## RECORDED INFORMATION
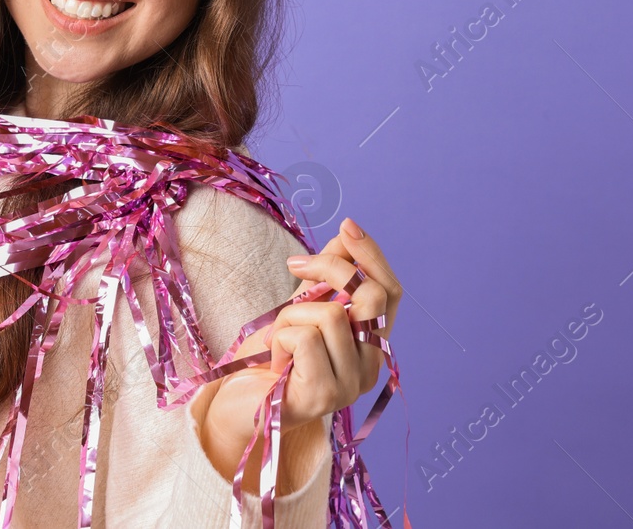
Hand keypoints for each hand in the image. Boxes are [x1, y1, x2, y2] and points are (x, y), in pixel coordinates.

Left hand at [192, 216, 400, 492]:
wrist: (241, 407)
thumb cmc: (273, 358)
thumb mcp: (302, 308)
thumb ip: (328, 278)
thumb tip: (347, 236)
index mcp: (371, 344)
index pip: (391, 292)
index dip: (372, 256)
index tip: (347, 224)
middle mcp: (371, 367)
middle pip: (369, 297)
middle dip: (329, 269)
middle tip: (296, 266)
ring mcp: (351, 386)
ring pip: (331, 315)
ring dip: (292, 314)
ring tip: (279, 337)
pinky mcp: (324, 396)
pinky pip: (306, 338)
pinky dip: (282, 336)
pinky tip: (276, 359)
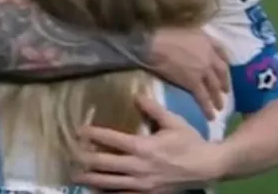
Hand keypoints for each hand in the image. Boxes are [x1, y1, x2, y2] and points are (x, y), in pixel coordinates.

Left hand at [72, 96, 223, 192]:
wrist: (207, 168)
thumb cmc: (190, 142)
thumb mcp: (173, 121)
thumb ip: (153, 109)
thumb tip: (136, 94)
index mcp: (143, 147)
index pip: (111, 140)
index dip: (93, 135)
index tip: (79, 131)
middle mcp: (138, 167)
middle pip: (104, 164)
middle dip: (85, 159)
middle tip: (70, 154)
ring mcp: (141, 184)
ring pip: (109, 183)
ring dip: (91, 179)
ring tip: (76, 176)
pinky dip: (108, 193)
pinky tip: (97, 191)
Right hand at [150, 27, 228, 118]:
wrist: (154, 45)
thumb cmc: (165, 35)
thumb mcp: (187, 30)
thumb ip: (197, 38)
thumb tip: (198, 45)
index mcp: (207, 41)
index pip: (222, 52)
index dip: (224, 61)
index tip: (225, 68)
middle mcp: (209, 57)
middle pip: (222, 71)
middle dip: (224, 82)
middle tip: (225, 91)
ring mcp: (203, 71)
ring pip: (215, 87)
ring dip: (218, 98)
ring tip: (220, 107)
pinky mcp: (193, 83)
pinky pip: (203, 97)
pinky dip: (207, 107)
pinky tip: (211, 116)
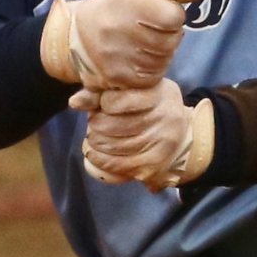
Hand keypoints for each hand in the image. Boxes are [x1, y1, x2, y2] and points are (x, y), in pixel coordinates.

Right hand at [41, 0, 209, 89]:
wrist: (79, 33)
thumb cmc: (120, 6)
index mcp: (128, 1)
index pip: (174, 17)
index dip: (173, 15)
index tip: (162, 12)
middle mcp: (119, 28)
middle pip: (170, 41)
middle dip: (169, 35)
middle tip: (154, 29)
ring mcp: (117, 55)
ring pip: (163, 60)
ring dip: (162, 53)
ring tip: (145, 42)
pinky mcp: (116, 77)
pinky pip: (151, 77)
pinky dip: (152, 69)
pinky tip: (140, 57)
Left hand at [75, 80, 215, 189]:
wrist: (181, 134)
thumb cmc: (150, 107)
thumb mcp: (133, 92)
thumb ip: (102, 93)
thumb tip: (74, 102)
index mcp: (160, 94)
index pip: (122, 99)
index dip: (105, 102)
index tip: (104, 104)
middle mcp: (165, 118)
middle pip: (114, 125)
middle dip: (96, 125)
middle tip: (94, 124)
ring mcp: (160, 143)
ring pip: (113, 146)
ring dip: (95, 143)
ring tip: (93, 137)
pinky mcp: (153, 165)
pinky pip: (117, 165)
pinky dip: (99, 159)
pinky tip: (93, 153)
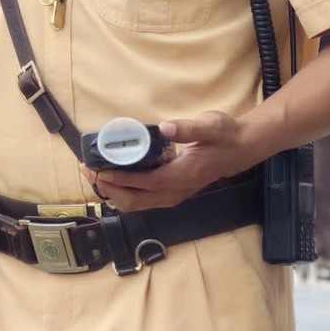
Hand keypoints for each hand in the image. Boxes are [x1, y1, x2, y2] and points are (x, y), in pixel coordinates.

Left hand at [85, 110, 255, 211]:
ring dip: (112, 193)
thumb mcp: (212, 126)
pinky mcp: (171, 193)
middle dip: (108, 188)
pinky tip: (110, 180)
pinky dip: (122, 193)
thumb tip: (166, 128)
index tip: (99, 169)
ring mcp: (173, 195)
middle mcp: (176, 191)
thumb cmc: (225, 136)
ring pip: (137, 204)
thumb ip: (190, 128)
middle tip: (87, 170)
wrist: (242, 149)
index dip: (121, 178)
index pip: (146, 182)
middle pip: (135, 199)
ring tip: (93, 175)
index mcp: (183, 175)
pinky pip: (142, 201)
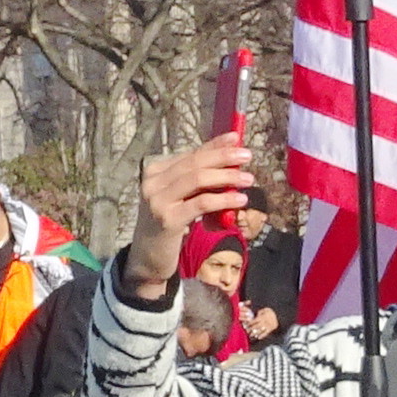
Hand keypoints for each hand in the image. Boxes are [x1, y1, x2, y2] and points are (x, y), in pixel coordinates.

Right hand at [127, 130, 253, 291]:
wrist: (148, 258)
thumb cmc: (168, 225)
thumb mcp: (180, 198)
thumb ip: (197, 181)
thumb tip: (229, 163)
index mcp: (155, 171)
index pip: (190, 154)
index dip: (214, 145)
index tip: (235, 139)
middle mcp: (152, 182)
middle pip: (195, 163)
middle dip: (224, 157)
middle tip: (247, 156)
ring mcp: (158, 200)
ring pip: (198, 179)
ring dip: (227, 177)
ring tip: (248, 179)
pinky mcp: (168, 219)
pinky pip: (202, 203)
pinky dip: (224, 200)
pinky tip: (240, 200)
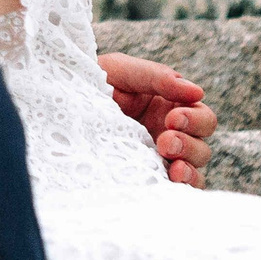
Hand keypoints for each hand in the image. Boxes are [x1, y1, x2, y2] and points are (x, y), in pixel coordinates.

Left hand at [97, 53, 216, 186]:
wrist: (58, 102)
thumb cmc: (91, 81)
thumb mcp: (122, 71)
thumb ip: (158, 77)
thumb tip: (197, 91)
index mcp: (168, 107)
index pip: (202, 117)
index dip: (194, 118)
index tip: (172, 117)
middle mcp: (168, 133)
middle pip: (202, 144)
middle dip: (189, 141)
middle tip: (165, 140)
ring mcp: (158, 158)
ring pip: (194, 168)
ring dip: (188, 165)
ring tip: (171, 164)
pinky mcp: (146, 176)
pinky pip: (176, 188)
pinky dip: (182, 186)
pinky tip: (171, 179)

## WORK INSTRUCTIONS
Gather each line of the listing containing the word "wrist" and show it.

## REPLY TO THE TASK
wrist: (241, 407)
wrist: (207, 168)
wrist: (154, 45)
wrist: (79, 33)
wrist: (181, 134)
wrist: (242, 149)
wrist: (148, 258)
wrist: (58, 102)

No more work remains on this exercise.